**PROBLEM TO SOLVE**
Repeat each record that follows, keeping it identical.

**RECORDS FOR THIS TASK**

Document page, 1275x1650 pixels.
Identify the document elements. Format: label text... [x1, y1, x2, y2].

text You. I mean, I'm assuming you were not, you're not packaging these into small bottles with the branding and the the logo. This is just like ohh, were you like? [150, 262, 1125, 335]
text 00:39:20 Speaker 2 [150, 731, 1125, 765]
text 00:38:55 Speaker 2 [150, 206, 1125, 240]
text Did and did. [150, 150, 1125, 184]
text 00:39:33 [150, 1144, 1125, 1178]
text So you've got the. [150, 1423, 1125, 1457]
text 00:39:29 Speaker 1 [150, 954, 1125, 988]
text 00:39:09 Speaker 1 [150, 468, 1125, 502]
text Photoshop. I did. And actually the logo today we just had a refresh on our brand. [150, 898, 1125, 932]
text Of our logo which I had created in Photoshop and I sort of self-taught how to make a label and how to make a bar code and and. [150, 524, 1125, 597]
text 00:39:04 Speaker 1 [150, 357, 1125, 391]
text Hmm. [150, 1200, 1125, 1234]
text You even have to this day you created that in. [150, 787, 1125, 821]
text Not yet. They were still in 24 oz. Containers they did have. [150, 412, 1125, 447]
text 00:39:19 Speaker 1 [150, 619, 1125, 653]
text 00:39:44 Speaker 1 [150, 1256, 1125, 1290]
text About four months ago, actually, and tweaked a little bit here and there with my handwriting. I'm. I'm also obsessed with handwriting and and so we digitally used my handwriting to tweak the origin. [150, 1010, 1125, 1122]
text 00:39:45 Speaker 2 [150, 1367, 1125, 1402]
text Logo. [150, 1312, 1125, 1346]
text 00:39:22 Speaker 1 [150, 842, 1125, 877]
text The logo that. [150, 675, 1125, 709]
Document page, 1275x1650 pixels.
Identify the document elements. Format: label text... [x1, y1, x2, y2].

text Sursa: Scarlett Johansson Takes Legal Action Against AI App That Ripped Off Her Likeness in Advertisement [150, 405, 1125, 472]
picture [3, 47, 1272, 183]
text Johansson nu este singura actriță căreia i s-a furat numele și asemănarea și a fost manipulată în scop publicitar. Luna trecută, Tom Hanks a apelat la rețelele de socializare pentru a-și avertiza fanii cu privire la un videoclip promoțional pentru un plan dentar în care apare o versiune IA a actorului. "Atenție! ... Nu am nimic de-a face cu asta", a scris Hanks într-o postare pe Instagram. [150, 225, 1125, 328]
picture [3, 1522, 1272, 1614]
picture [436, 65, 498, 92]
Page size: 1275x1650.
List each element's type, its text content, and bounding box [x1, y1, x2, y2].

**WRITTEN ANSWER**
Document page, 1275x1650 pixels.
Identify the document elements. Format: label text... [x1, y1, x2, y2].

text You. I mean, I'm assuming you were not, you're not packaging these into small bottles with the branding and the the logo. This is just like ohh, were you like? [150, 262, 1125, 335]
text 00:39:20 Speaker 2 [150, 731, 1125, 765]
text 00:38:55 Speaker 2 [150, 206, 1125, 240]
text Did and did. [150, 150, 1125, 184]
text 00:39:33 [150, 1144, 1125, 1178]
text So you've got the. [150, 1423, 1125, 1457]
text 00:39:29 Speaker 1 [150, 954, 1125, 988]
text 00:39:09 Speaker 1 [150, 468, 1125, 502]
text Photoshop. I did. And actually the logo today we just had a refresh on our brand. [150, 898, 1125, 932]
text Of our logo which I had created in Photoshop and I sort of self-taught how to make a label and how to make a bar code and and. [150, 524, 1125, 597]
text 00:39:04 Speaker 1 [150, 357, 1125, 391]
text Hmm. [150, 1200, 1125, 1234]
text You even have to this day you created that in. [150, 787, 1125, 821]
text Not yet. They were still in 24 oz. Containers they did have. [150, 412, 1125, 447]
text 00:39:19 Speaker 1 [150, 619, 1125, 653]
text 00:39:44 Speaker 1 [150, 1256, 1125, 1290]
text About four months ago, actually, and tweaked a little bit here and there with my handwriting. I'm. I'm also obsessed with handwriting and and so we digitally used my handwriting to tweak the origin. [150, 1010, 1125, 1122]
text 00:39:45 Speaker 2 [150, 1367, 1125, 1402]
text Logo. [150, 1312, 1125, 1346]
text 00:39:22 Speaker 1 [150, 842, 1125, 877]
text The logo that. [150, 675, 1125, 709]
Document page, 1275x1650 pixels.
Identify the document elements. Format: label text... [x1, y1, x2, y2].

text Sursa: Scarlett Johansson Takes Legal Action Against AI App That Ripped Off Her Likeness in Advertisement [150, 405, 1125, 472]
picture [3, 47, 1272, 183]
text Johansson nu este singura actriță căreia i s-a furat numele și asemănarea și a fost manipulată în scop publicitar. Luna trecută, Tom Hanks a apelat la rețelele de socializare pentru a-și avertiza fanii cu privire la un videoclip promoțional pentru un plan dentar în care apare o versiune IA a actorului. "Atenție! ... Nu am nimic de-a face cu asta", a scris Hanks într-o postare pe Instagram. [150, 225, 1125, 328]
picture [3, 1522, 1272, 1614]
picture [436, 65, 498, 92]
Page size: 1275x1650.
List each element's type, its text content, and bounding box [x1, y1, x2, y2].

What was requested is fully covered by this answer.